The ESET research comments on the recent example of a Carberp attack against Facebook users. “Carberp replaces any Facebook page the user navigates to with a fake page notifying the victim that his/her Facebook account is ‘temporarily locked,’” wrote Trusteer CTO Amit Klein describing the attack. “The page asks the user for their first name, last name, email, date of birth, password and a Ukash 20 euro [approximately $25 US] voucher number to ‘confirm verification’ of their identity and unlock the account.”
ESET notes that this isn’t a new or modified version of the malware, “but simply a special configuration file that contains the full html code for the fake Facebook page.” Before this, says ESET, “Carberp’s main activity is confined to the region of Russia and the former Soviet republics, and this activity centered on fraud targeting the major Russian banks and stealing money from RBS (Remote Banking Service) systems.”
But it isn’t difficult to change the target configuration by simply introducing new changes to the updated configuration file. Trusteer has separately noted a new Carberp attack aimed at French broadband users.
ESET’s research also notes the new addition of a DDoS plug-in “developed in Delphi 7 and based on the network components from the Synapse TCP/IP library”. It provides HTTP/HTTPS, GET/POST, and download flood attacks, and includes multiple types of user-agents and legitimate web resources to avoid DDoS prevention systems.

Dataset entries >>
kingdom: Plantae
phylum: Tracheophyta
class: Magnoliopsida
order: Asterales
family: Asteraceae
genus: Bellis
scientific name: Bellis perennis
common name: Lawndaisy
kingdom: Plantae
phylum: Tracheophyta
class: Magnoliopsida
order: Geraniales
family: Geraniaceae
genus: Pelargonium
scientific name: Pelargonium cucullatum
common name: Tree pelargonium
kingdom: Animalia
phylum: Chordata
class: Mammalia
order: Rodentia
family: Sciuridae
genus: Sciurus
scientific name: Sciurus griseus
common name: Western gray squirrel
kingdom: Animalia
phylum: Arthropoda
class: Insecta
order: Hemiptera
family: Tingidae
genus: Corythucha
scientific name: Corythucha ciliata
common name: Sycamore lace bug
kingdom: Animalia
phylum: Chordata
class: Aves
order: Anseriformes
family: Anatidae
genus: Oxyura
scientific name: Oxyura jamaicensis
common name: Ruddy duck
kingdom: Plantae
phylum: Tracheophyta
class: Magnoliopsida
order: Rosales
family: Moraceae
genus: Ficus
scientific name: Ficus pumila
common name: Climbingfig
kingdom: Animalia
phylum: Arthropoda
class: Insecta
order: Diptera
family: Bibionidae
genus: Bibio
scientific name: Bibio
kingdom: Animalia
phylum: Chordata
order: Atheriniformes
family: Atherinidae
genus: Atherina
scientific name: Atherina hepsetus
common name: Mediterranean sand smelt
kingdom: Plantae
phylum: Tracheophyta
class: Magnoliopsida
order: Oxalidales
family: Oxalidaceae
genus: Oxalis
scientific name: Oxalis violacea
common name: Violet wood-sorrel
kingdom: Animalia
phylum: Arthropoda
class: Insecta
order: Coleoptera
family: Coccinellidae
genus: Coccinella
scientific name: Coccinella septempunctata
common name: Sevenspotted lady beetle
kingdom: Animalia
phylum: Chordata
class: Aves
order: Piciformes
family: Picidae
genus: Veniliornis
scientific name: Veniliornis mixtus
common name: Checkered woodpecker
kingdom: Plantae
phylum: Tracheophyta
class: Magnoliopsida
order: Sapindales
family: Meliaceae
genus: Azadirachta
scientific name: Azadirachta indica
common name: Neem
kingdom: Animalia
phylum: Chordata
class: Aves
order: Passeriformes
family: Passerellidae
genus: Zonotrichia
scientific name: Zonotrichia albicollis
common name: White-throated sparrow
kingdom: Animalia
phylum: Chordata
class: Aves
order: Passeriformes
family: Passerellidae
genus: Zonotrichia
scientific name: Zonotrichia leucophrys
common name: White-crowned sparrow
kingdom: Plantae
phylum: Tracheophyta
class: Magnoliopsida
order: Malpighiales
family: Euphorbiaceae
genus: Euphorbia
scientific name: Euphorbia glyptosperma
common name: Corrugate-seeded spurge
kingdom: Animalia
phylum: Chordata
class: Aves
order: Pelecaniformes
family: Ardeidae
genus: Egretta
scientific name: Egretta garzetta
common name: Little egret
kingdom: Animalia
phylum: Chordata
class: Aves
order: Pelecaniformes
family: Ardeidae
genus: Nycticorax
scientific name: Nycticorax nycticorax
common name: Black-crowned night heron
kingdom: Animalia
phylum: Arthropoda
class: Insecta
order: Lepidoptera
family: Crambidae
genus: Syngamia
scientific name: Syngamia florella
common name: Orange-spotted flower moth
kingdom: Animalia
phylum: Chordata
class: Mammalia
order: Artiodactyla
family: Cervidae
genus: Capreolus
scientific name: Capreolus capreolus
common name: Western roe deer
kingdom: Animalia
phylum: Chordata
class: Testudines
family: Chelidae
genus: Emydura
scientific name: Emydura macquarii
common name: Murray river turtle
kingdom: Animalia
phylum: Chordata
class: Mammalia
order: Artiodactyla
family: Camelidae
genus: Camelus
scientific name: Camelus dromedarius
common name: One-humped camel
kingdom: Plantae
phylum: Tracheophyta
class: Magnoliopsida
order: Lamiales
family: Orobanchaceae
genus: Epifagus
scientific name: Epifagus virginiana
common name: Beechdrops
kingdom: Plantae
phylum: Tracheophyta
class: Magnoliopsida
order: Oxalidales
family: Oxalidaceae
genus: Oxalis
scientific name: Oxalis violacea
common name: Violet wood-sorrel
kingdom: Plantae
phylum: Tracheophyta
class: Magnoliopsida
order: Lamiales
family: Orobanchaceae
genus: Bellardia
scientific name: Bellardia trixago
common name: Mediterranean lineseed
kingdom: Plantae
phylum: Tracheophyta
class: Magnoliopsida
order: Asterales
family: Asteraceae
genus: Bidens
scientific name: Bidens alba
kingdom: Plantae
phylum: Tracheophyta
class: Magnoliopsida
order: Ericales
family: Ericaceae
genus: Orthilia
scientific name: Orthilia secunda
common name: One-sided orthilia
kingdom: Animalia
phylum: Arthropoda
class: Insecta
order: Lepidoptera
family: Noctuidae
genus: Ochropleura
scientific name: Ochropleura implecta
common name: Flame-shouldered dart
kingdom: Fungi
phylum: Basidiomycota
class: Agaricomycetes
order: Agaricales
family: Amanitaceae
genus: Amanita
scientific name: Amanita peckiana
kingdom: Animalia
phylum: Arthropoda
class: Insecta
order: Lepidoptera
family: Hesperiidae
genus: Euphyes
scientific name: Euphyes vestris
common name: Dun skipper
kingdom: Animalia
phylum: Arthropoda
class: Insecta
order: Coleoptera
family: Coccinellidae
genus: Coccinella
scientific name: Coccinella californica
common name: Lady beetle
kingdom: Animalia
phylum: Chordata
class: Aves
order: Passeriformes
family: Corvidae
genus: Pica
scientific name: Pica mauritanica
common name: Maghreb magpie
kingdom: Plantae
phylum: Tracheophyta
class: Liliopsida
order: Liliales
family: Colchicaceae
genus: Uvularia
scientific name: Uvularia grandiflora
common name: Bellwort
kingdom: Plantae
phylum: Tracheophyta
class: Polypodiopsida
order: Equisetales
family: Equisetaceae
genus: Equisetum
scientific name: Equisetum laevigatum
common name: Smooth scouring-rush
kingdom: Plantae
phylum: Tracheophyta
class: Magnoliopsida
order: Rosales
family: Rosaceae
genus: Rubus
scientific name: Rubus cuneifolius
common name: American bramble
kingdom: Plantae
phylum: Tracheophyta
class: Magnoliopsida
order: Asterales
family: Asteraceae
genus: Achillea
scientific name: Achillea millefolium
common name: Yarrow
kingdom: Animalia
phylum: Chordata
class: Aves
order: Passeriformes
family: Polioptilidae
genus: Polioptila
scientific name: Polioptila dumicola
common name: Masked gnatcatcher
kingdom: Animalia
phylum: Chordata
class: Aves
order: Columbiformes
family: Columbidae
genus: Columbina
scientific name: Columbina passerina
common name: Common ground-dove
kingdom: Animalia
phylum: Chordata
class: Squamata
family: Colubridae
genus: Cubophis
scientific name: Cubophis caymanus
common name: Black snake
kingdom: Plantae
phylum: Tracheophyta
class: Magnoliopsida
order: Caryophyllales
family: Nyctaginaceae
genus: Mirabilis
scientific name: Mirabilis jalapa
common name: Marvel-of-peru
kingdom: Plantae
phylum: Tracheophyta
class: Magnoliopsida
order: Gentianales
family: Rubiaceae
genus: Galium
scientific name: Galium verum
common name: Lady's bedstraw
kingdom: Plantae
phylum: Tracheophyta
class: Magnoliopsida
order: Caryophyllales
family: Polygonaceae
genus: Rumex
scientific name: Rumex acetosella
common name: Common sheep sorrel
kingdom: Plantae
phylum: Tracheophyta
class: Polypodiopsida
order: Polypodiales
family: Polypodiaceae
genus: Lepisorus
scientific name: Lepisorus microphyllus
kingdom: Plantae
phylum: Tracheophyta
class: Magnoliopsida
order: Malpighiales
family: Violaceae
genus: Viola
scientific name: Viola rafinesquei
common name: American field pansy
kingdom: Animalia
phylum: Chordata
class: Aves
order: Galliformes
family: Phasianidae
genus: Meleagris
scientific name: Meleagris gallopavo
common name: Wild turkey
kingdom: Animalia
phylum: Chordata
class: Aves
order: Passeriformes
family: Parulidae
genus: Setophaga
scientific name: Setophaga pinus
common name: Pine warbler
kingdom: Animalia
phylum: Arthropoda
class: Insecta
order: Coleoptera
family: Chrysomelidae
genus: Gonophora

TO DO >>
**A.** Answer these questions from the Carberp article, one line each:
(i) Besides personal details, what does the fake Facebook page ask the victim to enter?
(ii) Which users did Trusteer say a separate Carberp attack was aimed at?
(iii) In what was the DDoS plug-in developed?
**B.** Pick up the Carberp article after its last sentence and write one more paragraph.
The dataset entries aren't needed for any of this.

ANSWERS TO THIS EXERCISE >>
**A.**
(i) A Ukash 20 euro voucher number
(ii) French broadband users
(iii) Delphi 7

**B.**
Is Carberp is being positioned for both wider geographical use and additional (DDoS) purposes? “We’ve been seeing reports of Carberp involvement in attacks on remote banking services in other parts of Europe for a while,” ESET senior research fellow David Harley told Infosecurity, “but couldn’t be sure to what extent this was a side-effect of activity in and around Russia. Obviously, such services aren’t exclusive to single banks. We have also seen Carberp activity specific to Western European countries but that tends to be in short spikes. Facebook extortion is quite a departure, and it’s a type of attack that seems to be more effective in Eastern Europe anyway (to date). However, it clearly indicates that the gang isn’t averse to trying out new approaches, and there’s plenty of potential in this mechanism for variations.”